UK Introduces Network to Deal with Food Safety Issues
In the United Kingdom, a food safety network has been established in an attempt to reduce the incidence of food poisoning. The Food Standards Agency (FSA) and the Biotechnology and Biological Sciences Research Council (BBSRC) have also put investments worth £1.6 million ($2 million) into the platform, which will be hosted by the Quadram Institute.
According to UK estimates, 2.4 million cases of foodborne disease occur each year, costing £9 billion ($11.1 billion), including £6 billion ($7.4 billion) from unknown sources.
To protect the UK against foodborne dangers, the UK Food Safety Research Network will bring together industry, food and health policymakers, and academia to collaborate on shared research goals. It will plan and fund cross-sectoral activities and training to address current and developing issues.
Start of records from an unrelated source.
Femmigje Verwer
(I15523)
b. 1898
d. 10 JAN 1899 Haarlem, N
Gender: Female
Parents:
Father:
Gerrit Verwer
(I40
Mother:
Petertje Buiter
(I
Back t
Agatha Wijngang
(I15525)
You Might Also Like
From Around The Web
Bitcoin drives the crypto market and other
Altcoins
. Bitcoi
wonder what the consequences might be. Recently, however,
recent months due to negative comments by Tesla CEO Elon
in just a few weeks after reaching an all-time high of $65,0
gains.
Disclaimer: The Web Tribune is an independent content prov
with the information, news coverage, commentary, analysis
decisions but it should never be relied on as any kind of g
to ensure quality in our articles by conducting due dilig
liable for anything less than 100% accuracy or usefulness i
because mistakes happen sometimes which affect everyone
According to Quadram Institute group leader and network lead Matt Gilmour, food safety is endangered by both enduring and rising risks.
“This threat is exemplified by microbes that spread between the environment, animals and humans with foodborne exposures being a means for the transmission of pathogens and novel antimicrobial resistance genes from agriculture,” he said.
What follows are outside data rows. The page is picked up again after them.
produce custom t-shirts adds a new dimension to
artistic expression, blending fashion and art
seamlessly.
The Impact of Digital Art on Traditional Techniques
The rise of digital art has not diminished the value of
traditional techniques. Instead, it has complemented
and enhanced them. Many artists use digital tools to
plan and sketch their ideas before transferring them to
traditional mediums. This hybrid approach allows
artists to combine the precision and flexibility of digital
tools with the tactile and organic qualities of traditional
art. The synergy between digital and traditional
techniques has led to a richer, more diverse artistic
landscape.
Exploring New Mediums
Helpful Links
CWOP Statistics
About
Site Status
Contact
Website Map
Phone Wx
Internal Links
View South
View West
“The challenge is to take an integrated and unified approach to these problems right through from agriculture and the environment to food production and human health, in what’s termed a One Health approach. To do that, we need to collaborate with food and other associated industries to share research and innovation and deliver training activities.”
Members of the network will identify areas of research that will have a significant influence on food safety in the United Kingdom, and they will share the knowledge created within the network with food safety stakeholders.
“Foodborne disease is a major cause of illness in the UK population and imposes a significant burden on both infected individuals and the economy,” said Robin May, the FSA’s chief scientific adviser.
“The network will ensure that the FSA is well-placed to tackle the challenges of foodborne illnesses by bringing together experts from government, industry, and academia to address current and emerging issues in food safety in the UK.”
Melanie Welham, BBSRC executive chair, said food poisoning has a major impact on the health of people and the economy.
“The new UK Food Safety Research Network presents a tangible and exciting opportunity for collaborations to form between a range of experts to improve our understanding of foodborne diseases and identify new ways in which to effectively predict, prevent, respond to and recover from such illnesses in the future.”